[EXERCISE DETAILS]: Show all lines of the listing that hold the word "shoulder".

+++ RECORD SET

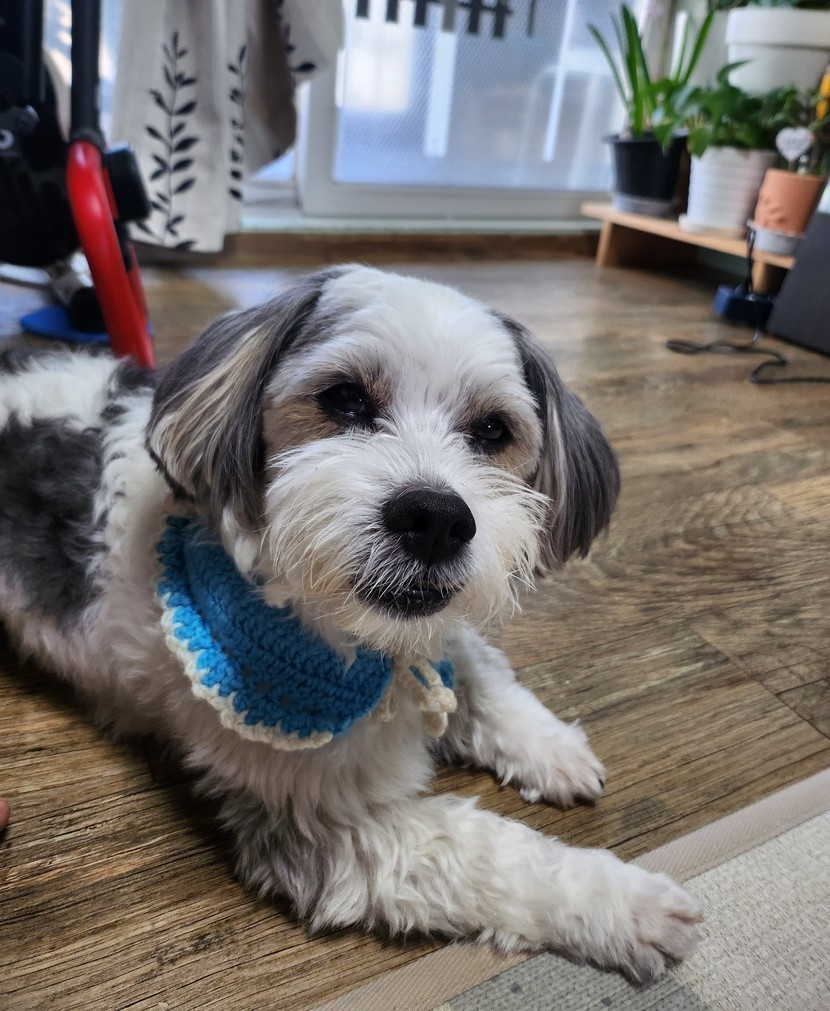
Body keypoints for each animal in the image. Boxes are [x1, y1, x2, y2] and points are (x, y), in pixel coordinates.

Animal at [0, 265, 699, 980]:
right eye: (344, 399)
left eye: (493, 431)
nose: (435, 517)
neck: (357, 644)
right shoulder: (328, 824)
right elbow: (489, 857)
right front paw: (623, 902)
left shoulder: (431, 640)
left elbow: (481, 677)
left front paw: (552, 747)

++++++
+++ RECORD SET

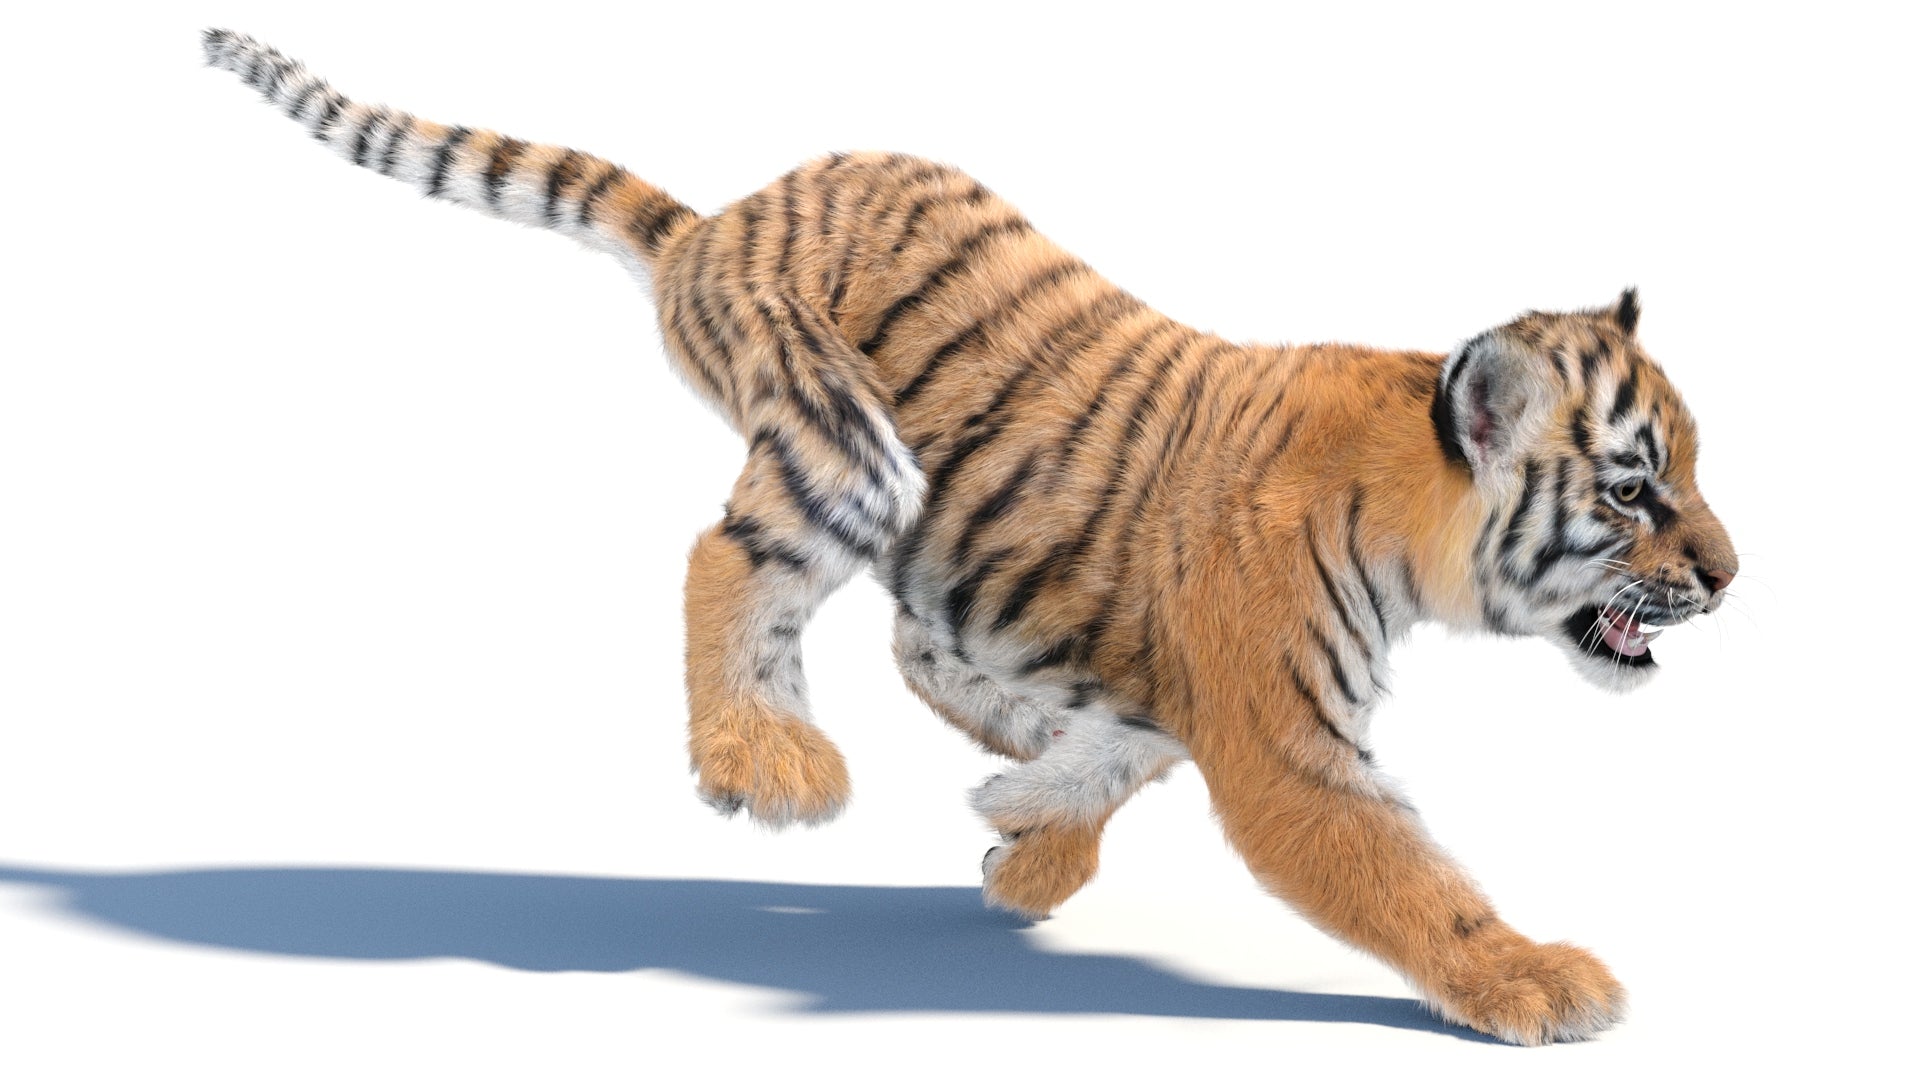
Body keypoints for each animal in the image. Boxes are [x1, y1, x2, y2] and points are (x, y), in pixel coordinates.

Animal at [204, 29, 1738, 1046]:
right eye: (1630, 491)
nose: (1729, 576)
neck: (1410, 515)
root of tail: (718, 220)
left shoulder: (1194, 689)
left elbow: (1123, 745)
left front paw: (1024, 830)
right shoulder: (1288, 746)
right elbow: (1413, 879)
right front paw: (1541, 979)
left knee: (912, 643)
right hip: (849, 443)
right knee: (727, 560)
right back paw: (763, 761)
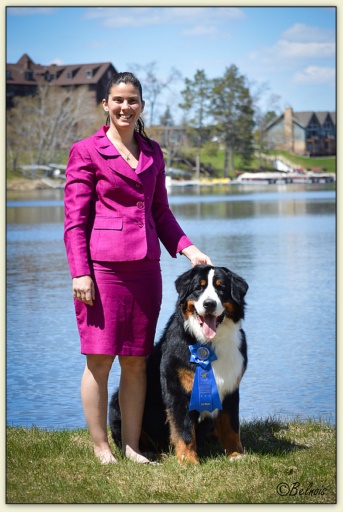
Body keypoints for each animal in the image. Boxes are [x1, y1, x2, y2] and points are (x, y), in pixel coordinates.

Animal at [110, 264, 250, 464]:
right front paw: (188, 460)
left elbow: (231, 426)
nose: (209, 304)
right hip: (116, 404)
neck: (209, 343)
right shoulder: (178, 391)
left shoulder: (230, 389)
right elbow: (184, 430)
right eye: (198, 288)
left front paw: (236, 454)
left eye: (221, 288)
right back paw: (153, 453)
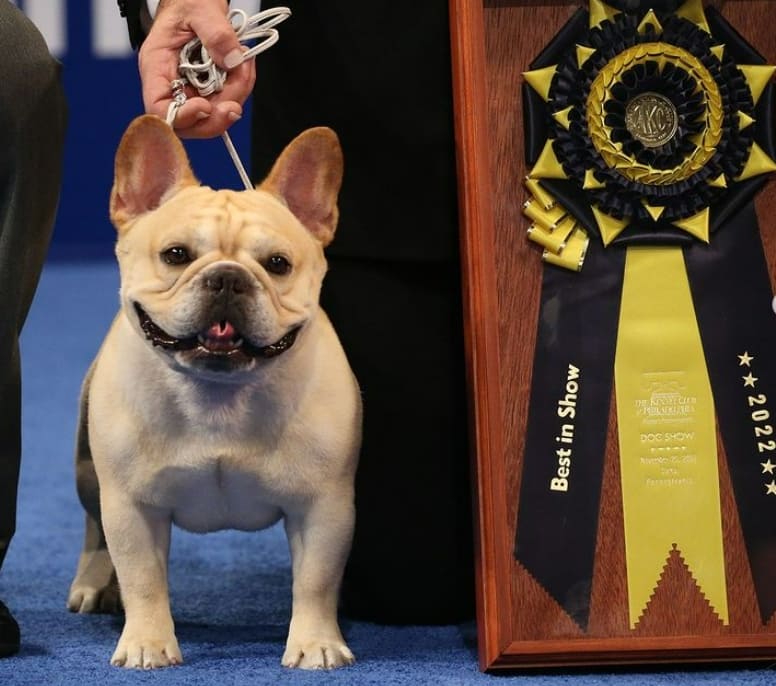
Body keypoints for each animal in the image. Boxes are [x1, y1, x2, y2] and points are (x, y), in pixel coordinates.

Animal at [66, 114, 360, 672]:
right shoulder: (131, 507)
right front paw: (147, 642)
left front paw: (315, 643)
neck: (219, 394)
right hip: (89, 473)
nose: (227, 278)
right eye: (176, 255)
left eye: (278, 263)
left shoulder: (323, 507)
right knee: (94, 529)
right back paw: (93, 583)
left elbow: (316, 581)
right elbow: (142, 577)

++++++

[SOLVED PROBLEM]:
right shoulder: (328, 824)
left shoulder: (431, 640)
left shoulder: (1194, 689)
right shoulder: (1288, 746)
right shoulder: (178, 391)
left shoulder: (230, 389)
right shoulder: (131, 507)
left shoulder: (323, 507)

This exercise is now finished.